Najat admite que sua infância e adolescência em Orio não foram fáceis. “Muitas pessoas que me conheceram quando era uma garotinha me escreveram ao longo dos anos e disseram: 'Perdoe-me por quão horrível foi com você.' Eu te perdôo, mas quero apenas sustentar que minha diferença tem um valor e esse valor por ser diferente eu não tenho que mudar. A riqueza africana foi tão roubada. Gostaria que o sistema parasse por um momento e reconhecesse que, de qualquer forma, o que estou a dizer está certo ”, responde quem se descreve como“ um pouco idealista e rebelde ”. “Najat não quer mais calar a boca. Não há nada pior do que uma história não contada. A partir daqui, reivindico o direito de todos de contar sua história, mas sua história verdadeira ”.

Uma mesa no Orio e outros sonhos

"Nossos pratos preparados da cozinha marroquina serão lançados em breve na Espanha"
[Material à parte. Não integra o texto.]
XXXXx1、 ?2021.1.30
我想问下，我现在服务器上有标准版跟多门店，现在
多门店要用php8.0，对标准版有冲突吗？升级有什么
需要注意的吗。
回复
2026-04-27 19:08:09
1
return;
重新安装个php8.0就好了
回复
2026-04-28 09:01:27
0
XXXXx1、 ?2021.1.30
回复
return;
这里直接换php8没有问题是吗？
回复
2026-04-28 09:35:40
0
A alma de Nur está determinada a contar sua história, dentro e fora do fogão. “Tenho um super projeto. As nossas refeições prontas da cozinha marroquina serão brevemente lançadas em Espanha através de uma grande empresa que não posso dar o nome. Quem diria que aquela imigrante que sonhava com sanduíches de Nutella e comia de lentilha ia ter sua linha de pratos marroquinos preparados na Espanha ”, desliza sorrindo.

-Você reclamava que não há bons restaurantes marroquinos na Espanha. Você daria o passo sozinho?
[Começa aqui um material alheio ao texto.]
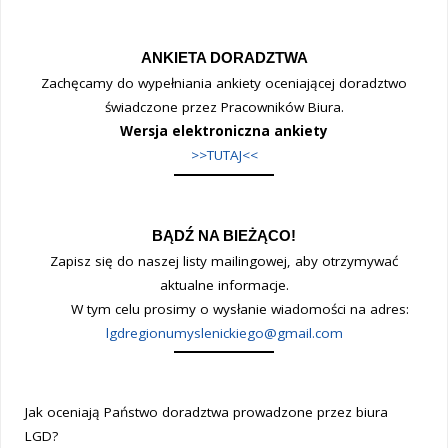
ANKIETA DORADZTWA
Zachęcamy do wypełniania ankiety oceniającej doradztwo
świadczone przez Pracowników Biura.
Wersja elektroniczna ankiety
>>TUTAJ<<
BĄDŹ NA BIEŻĄCO!
Zapisz się do naszej listy mailingowej, aby otrzymywać
aktualne informacje.
W tym celu prosimy o wysłanie wiadomości na adres:
lgdregionumyslenickiego@gmail.com
Jak oceniają Państwo doradztwa prowadzone przez biura
LGD?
-Eu quero, mas você precisa de muita gasolina. Nem todos os restaurantes têm que ser Ferraris, mas quando você se olha e tem que criar um novo projeto no país que tem os melhores restaurantes do mundo, que é a Espanha ... Eu faria algo pequeno. Eu ficaria muito animado em abrir um restaurante com uma mesa. [Onde?] No País Basco, em Orio. Se outras pessoas fizeram você dirigir 40 minutos para chegar ao topo e comer, por que não nós?

Entre os cursos, Najat acumula projetos e sonhos a realizar. Aquele que abrirá uma filial em Rabat. Aquele a publicar seu segundo livro e escrever o terceiro. Aquele que vai estrelar dois documentários. “Adoraria cozinhar na lua, não vou mentir e estou tentando, mas não sei se vou conseguir. Meu sonho é simplesmente manter as pessoas ao meu redor bem. Ver meus pais bem e que eles também podem realizar seus sonhos, de ir a Meca e relaxar, e que podem pensar que seu sacrifício valeu a pena ”. “Estou aproveitando as oportunidades passo a passo. Prefiro uma maratona a uma corrida ”.